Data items
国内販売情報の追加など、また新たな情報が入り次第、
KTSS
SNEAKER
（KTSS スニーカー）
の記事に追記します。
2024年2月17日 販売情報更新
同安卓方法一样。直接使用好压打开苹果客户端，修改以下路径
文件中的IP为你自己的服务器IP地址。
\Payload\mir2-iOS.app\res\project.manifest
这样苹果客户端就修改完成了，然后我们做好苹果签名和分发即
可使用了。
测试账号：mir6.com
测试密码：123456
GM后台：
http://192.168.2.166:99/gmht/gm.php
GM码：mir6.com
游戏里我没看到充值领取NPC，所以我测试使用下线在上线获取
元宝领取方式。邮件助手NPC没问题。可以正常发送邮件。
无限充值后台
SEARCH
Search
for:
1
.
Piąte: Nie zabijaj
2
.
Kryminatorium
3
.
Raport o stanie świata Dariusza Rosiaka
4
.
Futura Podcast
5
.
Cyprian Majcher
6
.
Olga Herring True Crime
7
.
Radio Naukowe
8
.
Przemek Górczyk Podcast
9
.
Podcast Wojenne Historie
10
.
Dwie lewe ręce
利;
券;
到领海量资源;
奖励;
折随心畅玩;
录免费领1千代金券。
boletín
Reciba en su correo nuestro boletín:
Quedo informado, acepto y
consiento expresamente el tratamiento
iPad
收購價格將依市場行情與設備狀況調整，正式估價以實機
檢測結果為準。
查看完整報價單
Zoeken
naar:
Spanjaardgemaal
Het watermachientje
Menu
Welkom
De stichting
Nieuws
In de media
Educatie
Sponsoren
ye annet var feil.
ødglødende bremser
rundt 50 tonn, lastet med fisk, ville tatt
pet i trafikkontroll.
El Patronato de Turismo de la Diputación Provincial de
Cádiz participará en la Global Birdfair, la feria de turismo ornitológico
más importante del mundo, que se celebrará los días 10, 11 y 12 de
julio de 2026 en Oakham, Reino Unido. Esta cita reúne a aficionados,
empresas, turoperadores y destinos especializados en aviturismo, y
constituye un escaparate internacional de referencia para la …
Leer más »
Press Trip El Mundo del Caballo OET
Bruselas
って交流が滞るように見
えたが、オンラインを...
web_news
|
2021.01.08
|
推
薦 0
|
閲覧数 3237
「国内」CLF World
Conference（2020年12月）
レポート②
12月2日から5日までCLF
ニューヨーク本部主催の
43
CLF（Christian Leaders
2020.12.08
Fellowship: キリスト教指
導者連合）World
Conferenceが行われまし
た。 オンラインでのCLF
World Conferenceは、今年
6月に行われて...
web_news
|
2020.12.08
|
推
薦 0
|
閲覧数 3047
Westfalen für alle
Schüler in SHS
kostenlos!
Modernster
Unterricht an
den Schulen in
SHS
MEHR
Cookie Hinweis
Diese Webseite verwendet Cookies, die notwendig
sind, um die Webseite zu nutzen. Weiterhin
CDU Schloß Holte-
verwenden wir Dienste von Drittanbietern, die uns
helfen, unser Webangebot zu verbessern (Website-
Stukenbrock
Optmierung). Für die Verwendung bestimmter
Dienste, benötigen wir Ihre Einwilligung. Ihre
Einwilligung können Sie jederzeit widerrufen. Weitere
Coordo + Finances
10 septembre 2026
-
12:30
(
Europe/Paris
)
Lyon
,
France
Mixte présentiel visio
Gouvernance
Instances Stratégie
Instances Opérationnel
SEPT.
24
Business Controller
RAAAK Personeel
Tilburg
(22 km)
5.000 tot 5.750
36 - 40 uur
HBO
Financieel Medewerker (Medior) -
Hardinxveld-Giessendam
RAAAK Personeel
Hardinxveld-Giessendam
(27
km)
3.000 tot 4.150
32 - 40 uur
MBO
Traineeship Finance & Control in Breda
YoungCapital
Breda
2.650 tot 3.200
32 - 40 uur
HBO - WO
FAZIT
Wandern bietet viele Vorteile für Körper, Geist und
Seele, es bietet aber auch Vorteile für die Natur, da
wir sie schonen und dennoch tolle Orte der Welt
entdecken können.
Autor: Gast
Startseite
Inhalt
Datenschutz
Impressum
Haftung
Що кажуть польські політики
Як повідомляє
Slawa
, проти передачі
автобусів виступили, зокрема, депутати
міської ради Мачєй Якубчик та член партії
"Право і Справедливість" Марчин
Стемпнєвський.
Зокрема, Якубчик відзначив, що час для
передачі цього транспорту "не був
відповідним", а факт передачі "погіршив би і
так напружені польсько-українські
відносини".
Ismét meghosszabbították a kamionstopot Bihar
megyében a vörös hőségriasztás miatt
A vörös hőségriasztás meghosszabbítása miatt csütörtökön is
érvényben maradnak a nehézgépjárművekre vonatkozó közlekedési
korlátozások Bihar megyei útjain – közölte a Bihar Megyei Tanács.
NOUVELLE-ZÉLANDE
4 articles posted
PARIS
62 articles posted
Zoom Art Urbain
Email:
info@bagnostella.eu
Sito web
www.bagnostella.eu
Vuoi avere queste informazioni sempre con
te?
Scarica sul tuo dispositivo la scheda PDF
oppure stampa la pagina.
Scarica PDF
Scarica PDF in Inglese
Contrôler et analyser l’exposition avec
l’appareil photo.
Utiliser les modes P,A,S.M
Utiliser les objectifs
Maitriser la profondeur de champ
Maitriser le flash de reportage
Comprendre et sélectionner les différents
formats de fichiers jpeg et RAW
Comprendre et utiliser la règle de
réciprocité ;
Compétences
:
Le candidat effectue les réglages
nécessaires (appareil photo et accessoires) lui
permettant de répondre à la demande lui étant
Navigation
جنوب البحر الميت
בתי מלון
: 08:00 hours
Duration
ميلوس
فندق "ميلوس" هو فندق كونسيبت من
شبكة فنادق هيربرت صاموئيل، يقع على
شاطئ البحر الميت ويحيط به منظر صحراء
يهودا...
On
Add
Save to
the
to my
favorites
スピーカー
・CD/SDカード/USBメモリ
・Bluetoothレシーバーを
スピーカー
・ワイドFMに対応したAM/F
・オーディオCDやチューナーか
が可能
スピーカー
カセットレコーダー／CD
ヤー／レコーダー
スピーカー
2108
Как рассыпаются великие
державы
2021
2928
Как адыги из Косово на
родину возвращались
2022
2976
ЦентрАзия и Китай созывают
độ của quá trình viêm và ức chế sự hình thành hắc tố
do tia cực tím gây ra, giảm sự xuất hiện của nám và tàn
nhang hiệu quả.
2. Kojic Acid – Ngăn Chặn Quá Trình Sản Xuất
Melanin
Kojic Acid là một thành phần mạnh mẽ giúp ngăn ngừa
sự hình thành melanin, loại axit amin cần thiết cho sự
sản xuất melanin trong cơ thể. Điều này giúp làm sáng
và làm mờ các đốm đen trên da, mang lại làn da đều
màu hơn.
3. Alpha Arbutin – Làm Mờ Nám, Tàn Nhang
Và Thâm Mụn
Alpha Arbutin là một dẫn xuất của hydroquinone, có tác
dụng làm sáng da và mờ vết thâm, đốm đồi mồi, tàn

_Work item_
Copy the text of every row above line for line, with no changes.

_Response to the task_
国内販売情報の追加など、また新たな情報が入り次第、
KTSS
SNEAKER
（KTSS スニーカー）
の記事に追記します。
2024年2月17日 販売情報更新
同安卓方法一样。直接使用好压打开苹果客户端，修改以下路径
文件中的IP为你自己的服务器IP地址。
\Payload\mir2-iOS.app\res\project.manifest
这样苹果客户端就修改完成了，然后我们做好苹果签名和分发即
可使用了。
测试账号：mir6.com
测试密码：123456
GM后台：
http://192.168.2.166:99/gmht/gm.php
GM码：mir6.com
游戏里我没看到充值领取NPC，所以我测试使用下线在上线获取
元宝领取方式。邮件助手NPC没问题。可以正常发送邮件。
无限充值后台
SEARCH
Search
for:
1
.
Piąte: Nie zabijaj
2
.
Kryminatorium
3
.
Raport o stanie świata Dariusza Rosiaka
4
.
Futura Podcast
5
.
Cyprian Majcher
6
.
Olga Herring True Crime
7
.
Radio Naukowe
8
.
Przemek Górczyk Podcast
9
.
Podcast Wojenne Historie
10
.
Dwie lewe ręce
利;
券;
到领海量资源;
奖励;
折随心畅玩;
录免费领1千代金券。
boletín
Reciba en su correo nuestro boletín:
Quedo informado, acepto y
consiento expresamente el tratamiento
iPad
收購價格將依市場行情與設備狀況調整，正式估價以實機
檢測結果為準。
查看完整報價單
Zoeken
naar:
Spanjaardgemaal
Het watermachientje
Menu
Welkom
De stichting
Nieuws
In de media
Educatie
Sponsoren
ye annet var feil.
ødglødende bremser
rundt 50 tonn, lastet med fisk, ville tatt
pet i trafikkontroll.
El Patronato de Turismo de la Diputación Provincial de
Cádiz participará en la Global Birdfair, la feria de turismo ornitológico
más importante del mundo, que se celebrará los días 10, 11 y 12 de
julio de 2026 en Oakham, Reino Unido. Esta cita reúne a aficionados,
empresas, turoperadores y destinos especializados en aviturismo, y
constituye un escaparate internacional de referencia para la …
Leer más »
Press Trip El Mundo del Caballo OET
Bruselas
って交流が滞るように見
えたが、オンラインを...
web_news
|
2021.01.08
|
推
薦 0
|
閲覧数 3237
「国内」CLF World
Conference（2020年12月）
レポート②
12月2日から5日までCLF
ニューヨーク本部主催の
43
CLF（Christian Leaders
2020.12.08
Fellowship: キリスト教指
導者連合）World
Conferenceが行われまし
た。 オンラインでのCLF
World Conferenceは、今年
6月に行われて...
web_news
|
2020.12.08
|
推
薦 0
|
閲覧数 3047
Westfalen für alle
Schüler in SHS
kostenlos!
Modernster
Unterricht an
den Schulen in
SHS
MEHR
Cookie Hinweis
Diese Webseite verwendet Cookies, die notwendig
sind, um die Webseite zu nutzen. Weiterhin
CDU Schloß Holte-
verwenden wir Dienste von Drittanbietern, die uns
helfen, unser Webangebot zu verbessern (Website-
Stukenbrock
Optmierung). Für die Verwendung bestimmter
Dienste, benötigen wir Ihre Einwilligung. Ihre
Einwilligung können Sie jederzeit widerrufen. Weitere
Coordo + Finances
10 septembre 2026
-
12:30
(
Europe/Paris
)
Lyon
,
France
Mixte présentiel visio
Gouvernance
Instances Stratégie
Instances Opérationnel
SEPT.
24
Business Controller
RAAAK Personeel
Tilburg
(22 km)
5.000 tot 5.750
36 - 40 uur
HBO
Financieel Medewerker (Medior) -
Hardinxveld-Giessendam
RAAAK Personeel
Hardinxveld-Giessendam
(27
km)
3.000 tot 4.150
32 - 40 uur
MBO
Traineeship Finance & Control in Breda
YoungCapital
Breda
2.650 tot 3.200
32 - 40 uur
HBO - WO
FAZIT
Wandern bietet viele Vorteile für Körper, Geist und
Seele, es bietet aber auch Vorteile für die Natur, da
wir sie schonen und dennoch tolle Orte der Welt
entdecken können.
Autor: Gast
Startseite
Inhalt
Datenschutz
Impressum
Haftung
Що кажуть польські політики
Як повідомляє
Slawa
, проти передачі
автобусів виступили, зокрема, депутати
міської ради Мачєй Якубчик та член партії
"Право і Справедливість" Марчин
Стемпнєвський.
Зокрема, Якубчик відзначив, що час для
передачі цього транспорту "не був
відповідним", а факт передачі "погіршив би і
так напружені польсько-українські
відносини".
Ismét meghosszabbították a kamionstopot Bihar
megyében a vörös hőségriasztás miatt
A vörös hőségriasztás meghosszabbítása miatt csütörtökön is
érvényben maradnak a nehézgépjárművekre vonatkozó közlekedési
korlátozások Bihar megyei útjain – közölte a Bihar Megyei Tanács.
NOUVELLE-ZÉLANDE
4 articles posted
PARIS
62 articles posted
Zoom Art Urbain
Email:
info@bagnostella.eu
Sito web
www.bagnostella.eu
Vuoi avere queste informazioni sempre con
te?
Scarica sul tuo dispositivo la scheda PDF
oppure stampa la pagina.
Scarica PDF
Scarica PDF in Inglese
Contrôler et analyser l’exposition avec
l’appareil photo.
Utiliser les modes P,A,S.M
Utiliser les objectifs
Maitriser la profondeur de champ
Maitriser le flash de reportage
Comprendre et sélectionner les différents
formats de fichiers jpeg et RAW
Comprendre et utiliser la règle de
réciprocité ;
Compétences
:
Le candidat effectue les réglages
nécessaires (appareil photo et accessoires) lui
permettant de répondre à la demande lui étant
Navigation
جنوب البحر الميت
בתי מלון
: 08:00 hours
Duration
ميلوس
فندق "ميلوس" هو فندق كونسيبت من
شبكة فنادق هيربرت صاموئيل، يقع على
شاطئ البحر الميت ويحيط به منظر صحراء
يهودا...
On
Add
Save to
the
to my
favorites
スピーカー
・CD/SDカード/USBメモリ
・Bluetoothレシーバーを
スピーカー
・ワイドFMに対応したAM/F
・オーディオCDやチューナーか
が可能
スピーカー
カセットレコーダー／CD
ヤー／レコーダー
スピーカー
2108
Как рассыпаются великие
державы
2021
2928
Как адыги из Косово на
родину возвращались
2022
2976
ЦентрАзия и Китай созывают
độ của quá trình viêm và ức chế sự hình thành hắc tố
do tia cực tím gây ra, giảm sự xuất hiện của nám và tàn
nhang hiệu quả.
2. Kojic Acid – Ngăn Chặn Quá Trình Sản Xuất
Melanin
Kojic Acid là một thành phần mạnh mẽ giúp ngăn ngừa
sự hình thành melanin, loại axit amin cần thiết cho sự
sản xuất melanin trong cơ thể. Điều này giúp làm sáng
và làm mờ các đốm đen trên da, mang lại làn da đều
màu hơn.
3. Alpha Arbutin – Làm Mờ Nám, Tàn Nhang
Và Thâm Mụn
Alpha Arbutin là một dẫn xuất của hydroquinone, có tác
dụng làm sáng da và mờ vết thâm, đốm đồi mồi, tàn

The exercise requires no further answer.